In our model, it was impossible to predict the amount of toggling or the exact force required to cause migration. In the clinical situation, many more cycles are probably required to produce the phenomenon since the motion may be minimal. However, our exaggerated rate of toggling had demonstrated a plausible mechanism explaining the main component of medial migration of the FNE in cephalomedullary devices. Further research is also needed to delineate the exact mechanism of medial migration where two neck elements are used such as in the PFN, including the interaction between the two screws and the nail.

Another limitation in our study was the standardization of the FNE done by removal of the threaded element.
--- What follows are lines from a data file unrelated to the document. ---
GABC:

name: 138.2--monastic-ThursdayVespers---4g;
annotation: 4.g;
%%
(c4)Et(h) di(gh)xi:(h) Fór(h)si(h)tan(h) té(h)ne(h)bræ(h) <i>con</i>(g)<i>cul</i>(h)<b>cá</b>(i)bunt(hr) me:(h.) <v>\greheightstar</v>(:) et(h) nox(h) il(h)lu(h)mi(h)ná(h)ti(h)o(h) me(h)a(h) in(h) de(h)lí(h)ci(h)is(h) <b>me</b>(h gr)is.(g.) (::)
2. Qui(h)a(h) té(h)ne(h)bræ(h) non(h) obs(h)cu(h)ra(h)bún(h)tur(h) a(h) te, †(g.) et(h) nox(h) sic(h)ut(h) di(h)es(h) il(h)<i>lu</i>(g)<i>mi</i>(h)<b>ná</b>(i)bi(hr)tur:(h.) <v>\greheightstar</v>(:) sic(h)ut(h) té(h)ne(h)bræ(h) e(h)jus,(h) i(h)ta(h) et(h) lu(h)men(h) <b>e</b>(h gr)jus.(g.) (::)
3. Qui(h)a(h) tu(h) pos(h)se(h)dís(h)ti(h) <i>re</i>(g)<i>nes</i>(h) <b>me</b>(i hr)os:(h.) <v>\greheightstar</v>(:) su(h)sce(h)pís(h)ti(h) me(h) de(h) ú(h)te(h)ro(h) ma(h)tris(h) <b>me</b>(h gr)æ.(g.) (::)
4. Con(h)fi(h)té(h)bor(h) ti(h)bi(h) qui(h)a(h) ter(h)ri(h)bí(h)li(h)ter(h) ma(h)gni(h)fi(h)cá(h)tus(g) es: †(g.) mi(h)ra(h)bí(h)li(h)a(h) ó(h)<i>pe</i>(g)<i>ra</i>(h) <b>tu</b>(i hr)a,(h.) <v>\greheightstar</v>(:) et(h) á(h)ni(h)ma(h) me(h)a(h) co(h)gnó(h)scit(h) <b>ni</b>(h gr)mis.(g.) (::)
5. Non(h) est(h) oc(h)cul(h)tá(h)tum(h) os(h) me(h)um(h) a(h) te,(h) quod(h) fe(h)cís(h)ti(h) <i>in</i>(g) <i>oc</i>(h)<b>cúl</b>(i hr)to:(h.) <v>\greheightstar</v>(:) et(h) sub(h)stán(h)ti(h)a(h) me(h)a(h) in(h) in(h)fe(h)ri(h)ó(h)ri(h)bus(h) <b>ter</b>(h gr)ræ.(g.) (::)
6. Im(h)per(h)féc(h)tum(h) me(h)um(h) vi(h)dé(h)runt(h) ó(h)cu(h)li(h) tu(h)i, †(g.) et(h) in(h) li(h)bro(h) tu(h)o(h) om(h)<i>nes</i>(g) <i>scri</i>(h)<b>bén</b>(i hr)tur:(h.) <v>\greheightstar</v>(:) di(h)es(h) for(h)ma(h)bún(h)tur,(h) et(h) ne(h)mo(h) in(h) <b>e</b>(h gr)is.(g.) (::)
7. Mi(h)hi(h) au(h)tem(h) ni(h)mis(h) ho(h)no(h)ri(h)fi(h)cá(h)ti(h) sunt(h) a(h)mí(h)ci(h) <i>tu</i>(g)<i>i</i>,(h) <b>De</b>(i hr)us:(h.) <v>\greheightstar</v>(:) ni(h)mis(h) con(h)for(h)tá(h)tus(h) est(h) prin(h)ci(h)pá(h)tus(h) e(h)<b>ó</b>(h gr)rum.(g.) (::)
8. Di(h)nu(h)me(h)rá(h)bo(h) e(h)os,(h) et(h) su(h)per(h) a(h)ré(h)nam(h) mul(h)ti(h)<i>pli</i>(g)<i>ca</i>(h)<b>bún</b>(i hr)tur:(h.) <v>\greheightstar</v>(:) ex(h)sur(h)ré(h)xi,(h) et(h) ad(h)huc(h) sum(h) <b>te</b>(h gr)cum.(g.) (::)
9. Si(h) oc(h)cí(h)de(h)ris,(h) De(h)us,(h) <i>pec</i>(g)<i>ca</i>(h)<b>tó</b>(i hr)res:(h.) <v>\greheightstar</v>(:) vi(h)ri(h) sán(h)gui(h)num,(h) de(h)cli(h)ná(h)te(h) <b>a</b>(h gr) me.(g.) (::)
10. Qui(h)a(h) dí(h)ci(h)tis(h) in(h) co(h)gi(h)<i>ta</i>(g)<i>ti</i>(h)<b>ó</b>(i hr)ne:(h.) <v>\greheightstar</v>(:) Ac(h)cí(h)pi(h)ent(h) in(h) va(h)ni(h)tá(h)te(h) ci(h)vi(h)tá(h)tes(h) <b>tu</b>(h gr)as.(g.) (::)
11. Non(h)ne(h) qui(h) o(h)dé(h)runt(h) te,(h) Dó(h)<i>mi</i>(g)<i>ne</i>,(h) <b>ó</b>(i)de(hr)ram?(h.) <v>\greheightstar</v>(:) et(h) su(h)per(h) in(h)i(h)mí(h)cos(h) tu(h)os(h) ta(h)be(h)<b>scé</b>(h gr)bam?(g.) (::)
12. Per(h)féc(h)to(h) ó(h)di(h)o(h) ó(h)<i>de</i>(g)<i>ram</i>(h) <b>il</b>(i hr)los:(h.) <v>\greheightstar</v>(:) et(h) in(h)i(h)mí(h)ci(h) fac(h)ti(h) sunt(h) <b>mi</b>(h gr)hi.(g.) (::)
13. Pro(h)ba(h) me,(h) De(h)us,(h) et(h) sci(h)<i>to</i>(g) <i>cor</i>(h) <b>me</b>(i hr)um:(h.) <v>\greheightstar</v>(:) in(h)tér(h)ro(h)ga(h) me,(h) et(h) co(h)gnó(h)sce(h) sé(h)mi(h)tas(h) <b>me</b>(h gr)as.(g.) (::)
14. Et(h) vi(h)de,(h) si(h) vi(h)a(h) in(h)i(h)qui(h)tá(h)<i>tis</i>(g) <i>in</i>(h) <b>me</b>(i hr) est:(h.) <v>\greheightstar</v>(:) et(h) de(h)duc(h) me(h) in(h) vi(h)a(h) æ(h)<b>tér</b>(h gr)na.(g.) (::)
However, this was required to explore the effect of friction in the femoral head simulating the bone/implant interface in a controlled fashion. Future studies exploring the effect of different implant/bone interface will be needed to assess the influence of the threads or blades on the migration potential.

The development of a model for the medial migration of the neck implant in intramedullary nails used for pertrochanteric fracture fixation will enable manufacturers to evaluate constructs designed to prevent this phenomenon. One would postulate that a system that permits only one-way sliding of the femoral neck element would eliminate this effect.

In our model, many conditions had to be satisfied in order to achieve medial migration. These included lateral buttress deficiency (lateral opening in the fixture), unstable medial cortex (simulated by pivot pins), constant controlled friction within the femoral head and axial loading in varus. Due to the rarity of the phenomenon it is unlikely to pin-point specific fracture and implant positioning patterns predicting medial migration of the femoral neck element. However, there might be a somewhat increased risk for the latter to occur in a case of an unstable fracture pattern with or without a greater trochanteric fracture. In any case, vigilant radiographic follow-up is required for the detection of medial migration of the femoral neck element in patients treated with intramedullary nails for extracapsular hip fractures.